TITLE:
Single-Phase Velocity Determination Based in Video and Sub-Images Processing: An Optical Flow Method Implemented with Support of a Programmed MatLab Structured Script
AUTHORS:
Andreas Nascimento, Edson Da Costa Bortoni, José Luiz Gonçalves, Pedro Antunes Duarte, Mauro Hugo Mathias
KEYWORDS:
Optical Flow, Single-Phase Velocity, Video and Image Processing, Sensing, MatLab Script
JOURNAL NAME:
Journal of Software Engineering and Applications,
Vol.8 No.6,
June
10,
2015
ABSTRACT: Important in many different sectors of the
industry, the determination of stream velocity has become more and more
important due to measurements precision necessity, in order to determine the
right production rates, determine the volumetric production of undesired fluid,
establish automated controls based on these measurements avoiding
over-flooding or over-production, guaranteeing accurate predictive
maintenance, etc.
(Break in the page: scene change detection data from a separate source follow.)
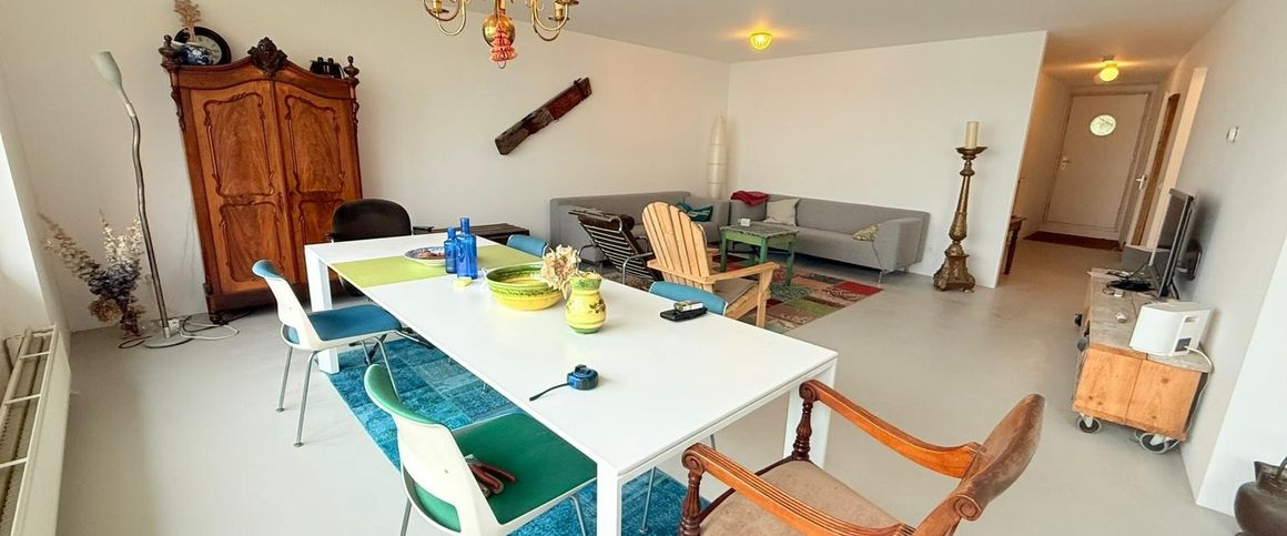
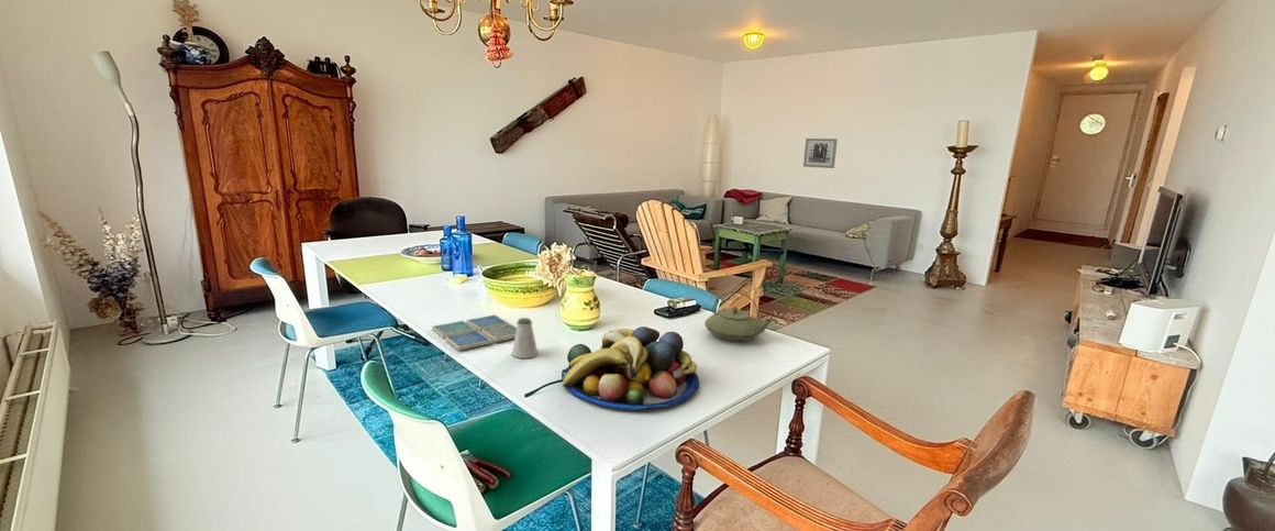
+ wall art [802,137,839,169]
+ saltshaker [511,317,539,359]
+ teapot [703,290,774,342]
+ fruit bowl [562,325,700,411]
+ drink coaster [431,313,517,352]
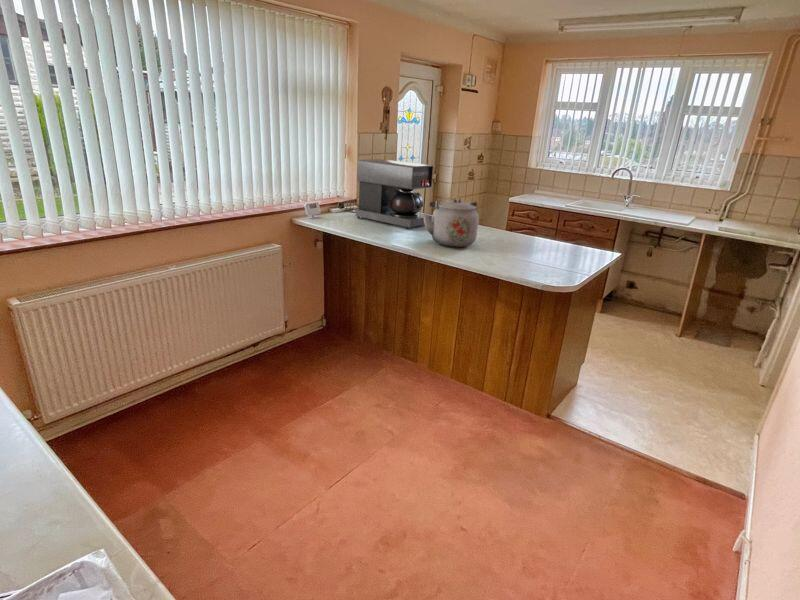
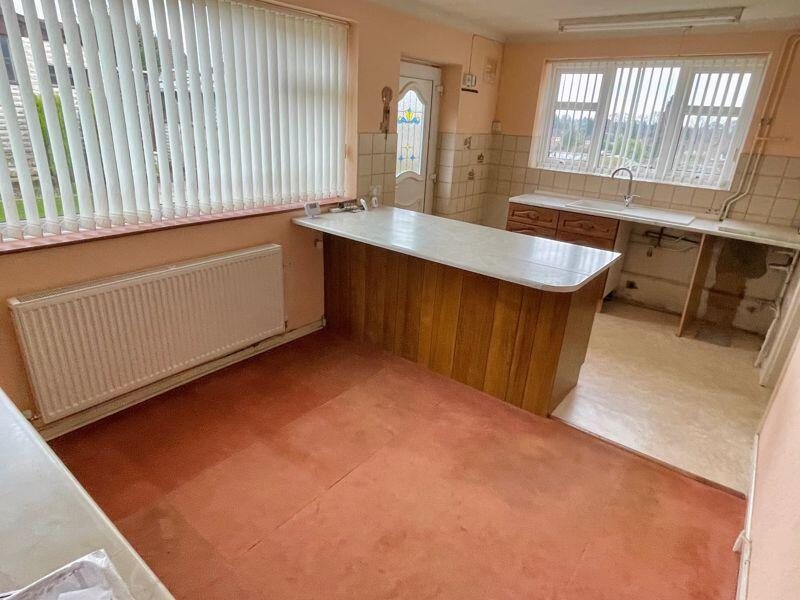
- coffee maker [354,158,434,230]
- kettle [423,197,480,248]
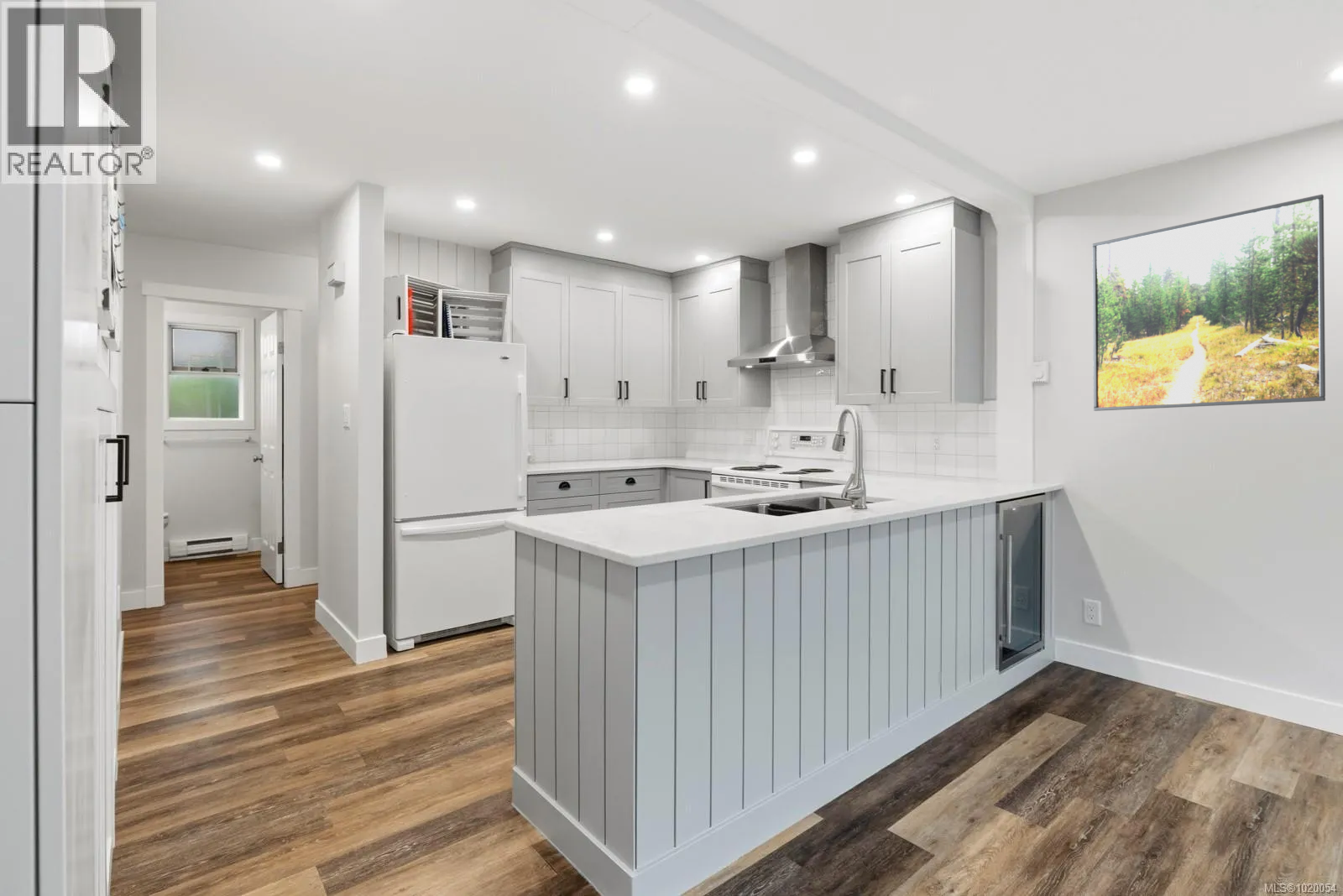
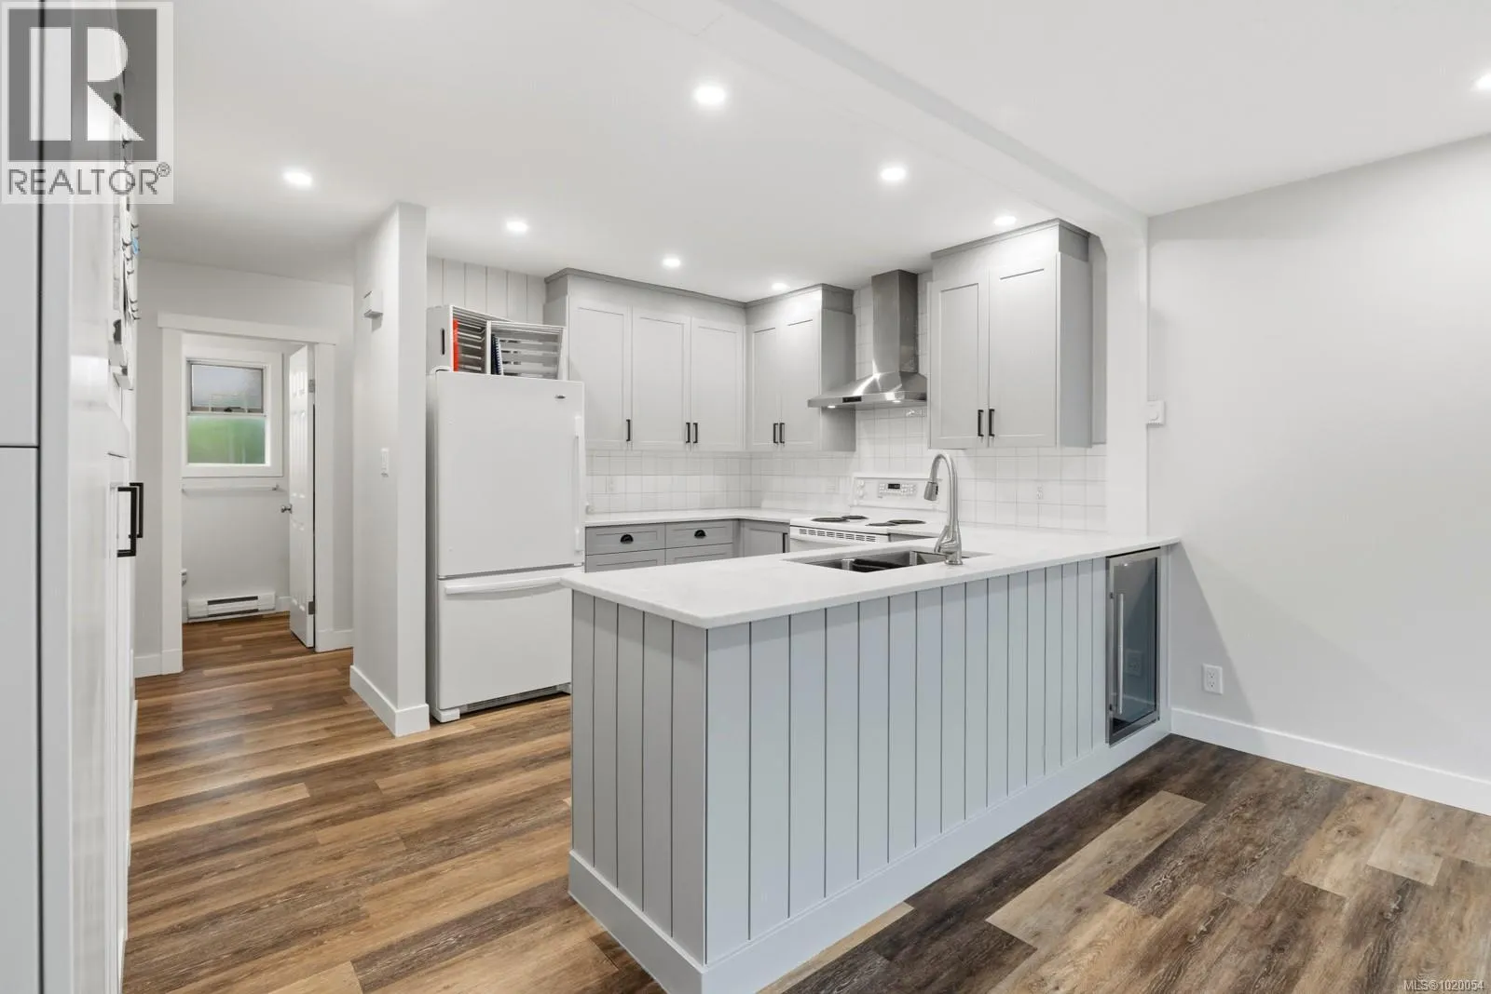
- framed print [1091,194,1326,412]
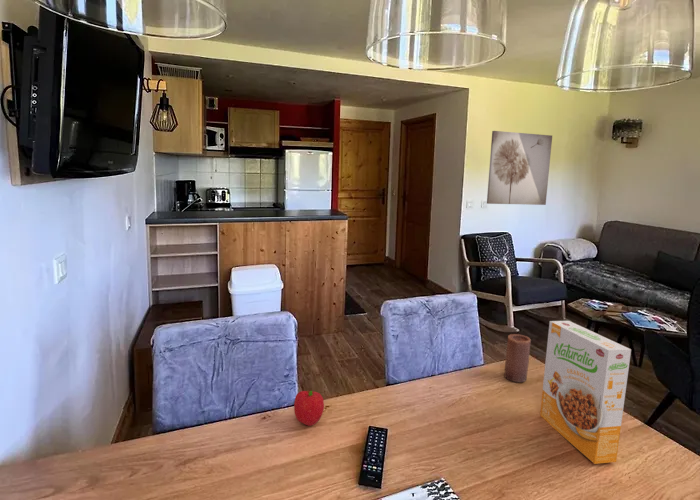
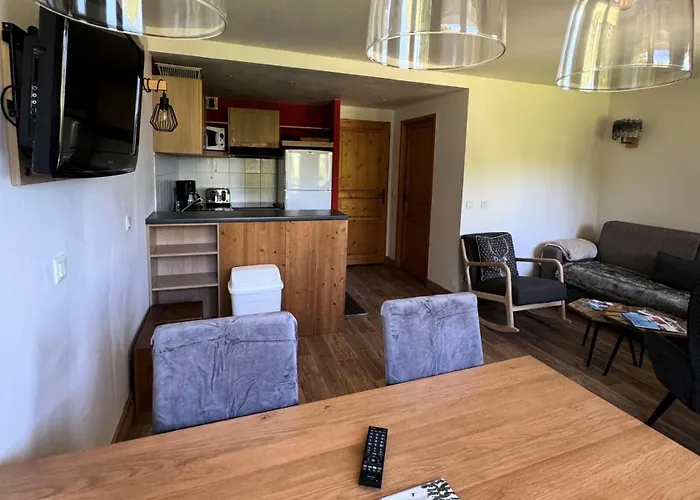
- candle [503,333,532,383]
- fruit [293,389,325,427]
- wall art [486,130,553,206]
- cereal box [539,320,632,465]
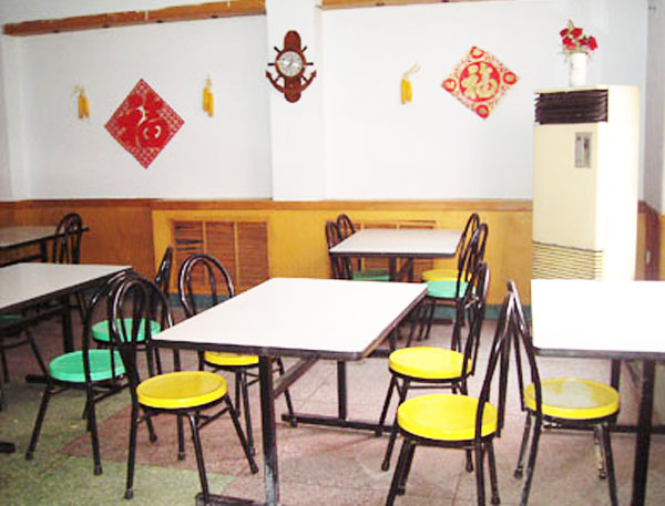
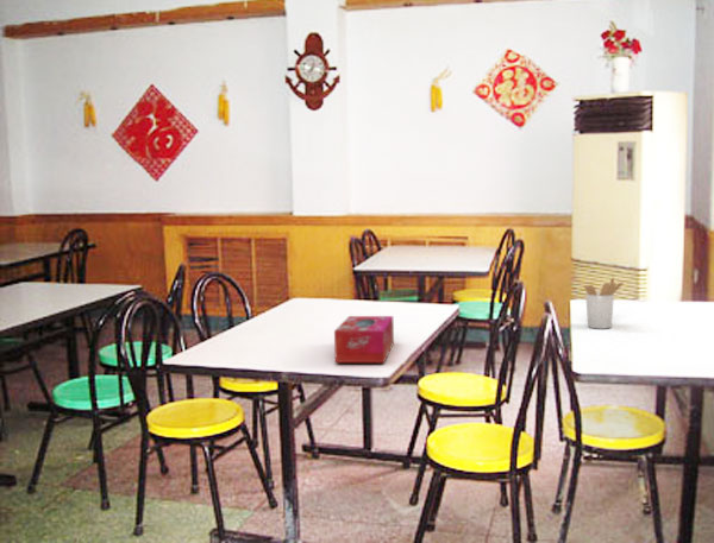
+ tissue box [333,315,395,364]
+ utensil holder [583,276,625,330]
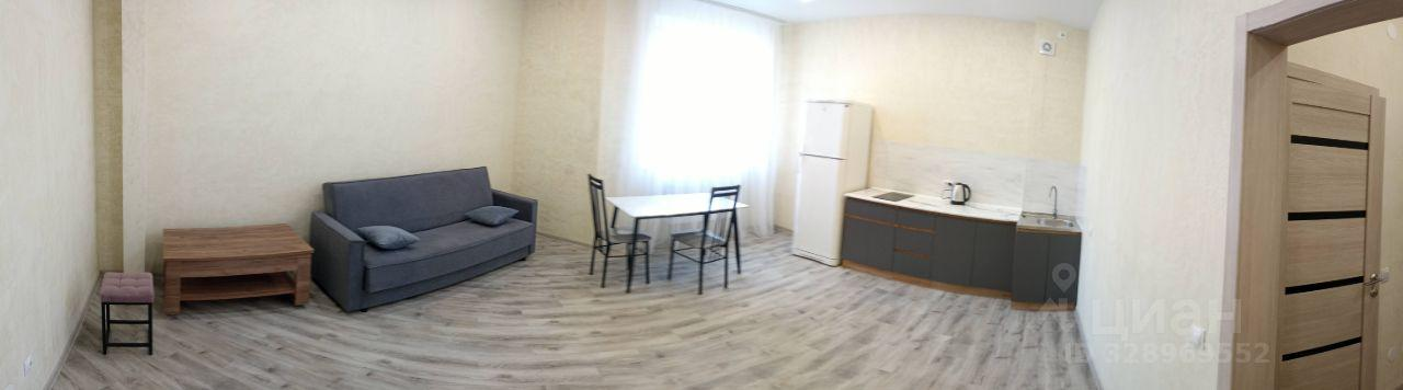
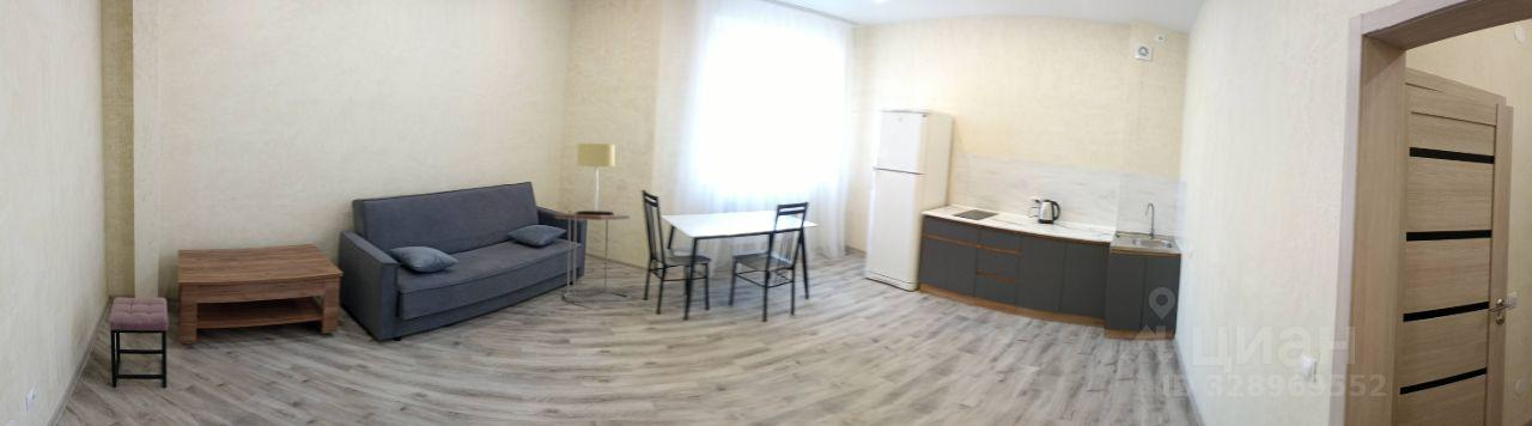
+ side table [554,209,631,303]
+ table lamp [576,142,616,215]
Difficulties being faced have been the determination of the
velocity of specific fluids embedded in some others, for example, determining
the gas bubbles stream velocity flowing throughout liquid fluid phase. Although
different and already applicable methods have been researched and already
implemented within the industry, a non-intrusive automated way of providing
those stream velocities has its importance, and may have a huge impact in
projects budget. Knowing the importance of its determination, this developed
script uses a methodology of breaking-down real-time videos media into frame images,
analyzing by pixel correlations possible superposition matches for further gas
bubbles stream velocity estimation. In raw sense, the script bases itself in
functions and procedures already available in MatLab, which can be used for
image processing and treatments, allowing the methodology to be implemented.
Its accuracy after the running test was of around 97% (ninety-seven percent);
the raw source code with comments had almost 3000 (three thousand) characters;
and the hardware placed for running the code was an Intel Core Duo 2.13 [Ghz]
and 2 [Gb] RAM memory capable workstation. Even showing good results, it could
be stated that just the end point correlations were actually getting to the
final solution. So that, making use of self-learning functions or neural
network, one could surely enhance the capability of the application to be run
in real-time without getting exhaust by iterative loops.